WORK ORDER: The records follow. Give them all back exactly.

[GIVEN RECORDS]

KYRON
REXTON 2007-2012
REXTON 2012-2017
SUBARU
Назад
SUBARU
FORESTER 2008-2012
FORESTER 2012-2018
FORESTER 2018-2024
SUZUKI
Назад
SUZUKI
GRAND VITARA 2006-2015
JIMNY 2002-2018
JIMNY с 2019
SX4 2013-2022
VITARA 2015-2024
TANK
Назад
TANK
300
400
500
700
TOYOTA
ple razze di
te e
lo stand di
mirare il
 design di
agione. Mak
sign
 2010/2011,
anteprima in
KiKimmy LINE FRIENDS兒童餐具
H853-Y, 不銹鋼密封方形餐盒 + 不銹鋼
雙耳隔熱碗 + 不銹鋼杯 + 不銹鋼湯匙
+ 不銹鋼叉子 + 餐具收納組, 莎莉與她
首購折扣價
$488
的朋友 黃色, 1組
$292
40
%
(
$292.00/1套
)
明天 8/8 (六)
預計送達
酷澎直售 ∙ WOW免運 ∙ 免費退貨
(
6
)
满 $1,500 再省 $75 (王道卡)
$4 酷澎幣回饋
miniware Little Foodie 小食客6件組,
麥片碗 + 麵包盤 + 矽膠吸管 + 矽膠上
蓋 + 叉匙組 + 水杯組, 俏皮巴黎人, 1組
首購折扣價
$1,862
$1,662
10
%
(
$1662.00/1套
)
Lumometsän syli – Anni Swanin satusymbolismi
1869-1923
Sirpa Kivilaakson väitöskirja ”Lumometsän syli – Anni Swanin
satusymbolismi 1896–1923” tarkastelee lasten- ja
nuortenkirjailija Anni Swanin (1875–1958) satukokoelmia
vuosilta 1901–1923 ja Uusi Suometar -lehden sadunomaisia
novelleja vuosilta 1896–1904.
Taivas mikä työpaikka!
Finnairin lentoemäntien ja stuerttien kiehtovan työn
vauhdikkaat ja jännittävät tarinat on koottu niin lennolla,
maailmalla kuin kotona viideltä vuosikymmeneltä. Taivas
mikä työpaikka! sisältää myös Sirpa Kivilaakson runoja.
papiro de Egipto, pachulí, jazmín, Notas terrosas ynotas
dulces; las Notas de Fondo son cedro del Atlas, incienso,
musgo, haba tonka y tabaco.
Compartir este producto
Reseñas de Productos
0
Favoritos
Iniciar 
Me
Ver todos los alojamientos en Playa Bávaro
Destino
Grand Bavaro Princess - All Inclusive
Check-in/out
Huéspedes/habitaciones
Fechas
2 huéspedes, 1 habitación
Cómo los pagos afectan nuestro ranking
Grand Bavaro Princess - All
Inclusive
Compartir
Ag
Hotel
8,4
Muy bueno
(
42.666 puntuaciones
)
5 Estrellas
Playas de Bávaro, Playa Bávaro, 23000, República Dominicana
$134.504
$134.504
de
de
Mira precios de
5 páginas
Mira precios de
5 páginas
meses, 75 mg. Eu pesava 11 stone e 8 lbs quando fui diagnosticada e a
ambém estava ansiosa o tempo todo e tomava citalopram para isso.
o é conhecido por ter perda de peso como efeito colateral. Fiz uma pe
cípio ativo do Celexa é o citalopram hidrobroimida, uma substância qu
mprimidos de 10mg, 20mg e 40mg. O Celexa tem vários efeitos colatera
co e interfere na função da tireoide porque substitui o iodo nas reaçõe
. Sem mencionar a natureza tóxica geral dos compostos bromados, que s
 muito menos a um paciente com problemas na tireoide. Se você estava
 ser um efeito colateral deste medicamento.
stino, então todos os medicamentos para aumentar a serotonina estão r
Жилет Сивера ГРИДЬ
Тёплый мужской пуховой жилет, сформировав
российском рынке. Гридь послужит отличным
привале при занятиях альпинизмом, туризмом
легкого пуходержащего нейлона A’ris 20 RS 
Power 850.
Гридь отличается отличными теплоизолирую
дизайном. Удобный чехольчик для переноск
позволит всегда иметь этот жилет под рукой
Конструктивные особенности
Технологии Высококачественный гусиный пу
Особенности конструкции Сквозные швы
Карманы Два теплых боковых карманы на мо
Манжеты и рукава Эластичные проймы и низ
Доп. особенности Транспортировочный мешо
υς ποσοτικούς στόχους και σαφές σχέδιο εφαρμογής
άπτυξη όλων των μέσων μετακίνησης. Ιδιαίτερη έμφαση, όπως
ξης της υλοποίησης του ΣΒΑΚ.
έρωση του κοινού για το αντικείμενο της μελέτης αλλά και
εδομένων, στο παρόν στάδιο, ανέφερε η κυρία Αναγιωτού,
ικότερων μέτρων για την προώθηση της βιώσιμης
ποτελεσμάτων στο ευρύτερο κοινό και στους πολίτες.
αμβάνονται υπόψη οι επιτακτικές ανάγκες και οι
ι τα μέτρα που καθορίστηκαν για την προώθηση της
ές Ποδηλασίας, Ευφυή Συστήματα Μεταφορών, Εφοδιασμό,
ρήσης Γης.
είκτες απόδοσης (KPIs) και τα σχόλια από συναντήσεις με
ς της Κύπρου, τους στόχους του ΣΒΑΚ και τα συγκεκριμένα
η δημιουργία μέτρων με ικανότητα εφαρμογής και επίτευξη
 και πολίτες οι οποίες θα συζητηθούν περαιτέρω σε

[/GIVEN RECORDS]

RESULT OF THE EXERCISE:
KYRON
REXTON 2007-2012
REXTON 2012-2017
SUBARU
Назад
SUBARU
FORESTER 2008-2012
FORESTER 2012-2018
FORESTER 2018-2024
SUZUKI
Назад
SUZUKI
GRAND VITARA 2006-2015
JIMNY 2002-2018
JIMNY с 2019
SX4 2013-2022
VITARA 2015-2024
TANK
Назад
TANK
300
400
500
700
TOYOTA
ple razze di
te e
lo stand di
mirare il
 design di
agione. Mak
sign
 2010/2011,
anteprima in
KiKimmy LINE FRIENDS兒童餐具
H853-Y, 不銹鋼密封方形餐盒 + 不銹鋼
雙耳隔熱碗 + 不銹鋼杯 + 不銹鋼湯匙
+ 不銹鋼叉子 + 餐具收納組, 莎莉與她
首購折扣價
$488
的朋友 黃色, 1組
$292
40
%
(
$292.00/1套
)
明天 8/8 (六)
預計送達
酷澎直售 ∙ WOW免運 ∙ 免費退貨
(
6
)
满 $1,500 再省 $75 (王道卡)
$4 酷澎幣回饋
miniware Little Foodie 小食客6件組,
麥片碗 + 麵包盤 + 矽膠吸管 + 矽膠上
蓋 + 叉匙組 + 水杯組, 俏皮巴黎人, 1組
首購折扣價
$1,862
$1,662
10
%
(
$1662.00/1套
)
Lumometsän syli – Anni Swanin satusymbolismi
1869-1923
Sirpa Kivilaakson väitöskirja ”Lumometsän syli – Anni Swanin
satusymbolismi 1896–1923” tarkastelee lasten- ja
nuortenkirjailija Anni Swanin (1875–1958) satukokoelmia
vuosilta 1901–1923 ja Uusi Suometar -lehden sadunomaisia
novelleja vuosilta 1896–1904.
Taivas mikä työpaikka!
Finnairin lentoemäntien ja stuerttien kiehtovan työn
vauhdikkaat ja jännittävät tarinat on koottu niin lennolla,
maailmalla kuin kotona viideltä vuosikymmeneltä. Taivas
mikä työpaikka! sisältää myös Sirpa Kivilaakson runoja.
papiro de Egipto, pachulí, jazmín, Notas terrosas ynotas
dulces; las Notas de Fondo son cedro del Atlas, incienso,
musgo, haba tonka y tabaco.
Compartir este producto
Reseñas de Productos
0
Favoritos
Iniciar 
Me
Ver todos los alojamientos en Playa Bávaro
Destino
Grand Bavaro Princess - All Inclusive
Check-in/out
Huéspedes/habitaciones
Fechas
2 huéspedes, 1 habitación
Cómo los pagos afectan nuestro ranking
Grand Bavaro Princess - All
Inclusive
Compartir
Ag
Hotel
8,4
Muy bueno
(
42.666 puntuaciones
)
5 Estrellas
Playas de Bávaro, Playa Bávaro, 23000, República Dominicana
$134.504
$134.504
de
de
Mira precios de
5 páginas
Mira precios de
5 páginas
meses, 75 mg. Eu pesava 11 stone e 8 lbs quando fui diagnosticada e a
ambém estava ansiosa o tempo todo e tomava citalopram para isso.
o é conhecido por ter perda de peso como efeito colateral. Fiz uma pe
cípio ativo do Celexa é o citalopram hidrobroimida, uma substância qu
mprimidos de 10mg, 20mg e 40mg. O Celexa tem vários efeitos colatera
co e interfere na função da tireoide porque substitui o iodo nas reaçõe
. Sem mencionar a natureza tóxica geral dos compostos bromados, que s
 muito menos a um paciente com problemas na tireoide. Se você estava
 ser um efeito colateral deste medicamento.
stino, então todos os medicamentos para aumentar a serotonina estão r
Жилет Сивера ГРИДЬ
Тёплый мужской пуховой жилет, сформировав
российском рынке. Гридь послужит отличным
привале при занятиях альпинизмом, туризмом
легкого пуходержащего нейлона A’ris 20 RS 
Power 850.
Гридь отличается отличными теплоизолирую
дизайном. Удобный чехольчик для переноск
позволит всегда иметь этот жилет под рукой
Конструктивные особенности
Технологии Высококачественный гусиный пу
Особенности конструкции Сквозные швы
Карманы Два теплых боковых карманы на мо
Манжеты и рукава Эластичные проймы и низ
Доп. особенности Транспортировочный мешо
υς ποσοτικούς στόχους και σαφές σχέδιο εφαρμογής
άπτυξη όλων των μέσων μετακίνησης. Ιδιαίτερη έμφαση, όπως
ξης της υλοποίησης του ΣΒΑΚ.
έρωση του κοινού για το αντικείμενο της μελέτης αλλά και
εδομένων, στο παρόν στάδιο, ανέφερε η κυρία Αναγιωτού,
ικότερων μέτρων για την προώθηση της βιώσιμης
ποτελεσμάτων στο ευρύτερο κοινό και στους πολίτες.
αμβάνονται υπόψη οι επιτακτικές ανάγκες και οι
ι τα μέτρα που καθορίστηκαν για την προώθηση της
ές Ποδηλασίας, Ευφυή Συστήματα Μεταφορών, Εφοδιασμό,
ρήσης Γης.
είκτες απόδοσης (KPIs) και τα σχόλια από συναντήσεις με
ς της Κύπρου, τους στόχους του ΣΒΑΚ και τα συγκεκριμένα
η δημιουργία μέτρων με ικανότητα εφαρμογής και επίτευξη
 και πολίτες οι οποίες θα συζητηθούν περαιτέρω σε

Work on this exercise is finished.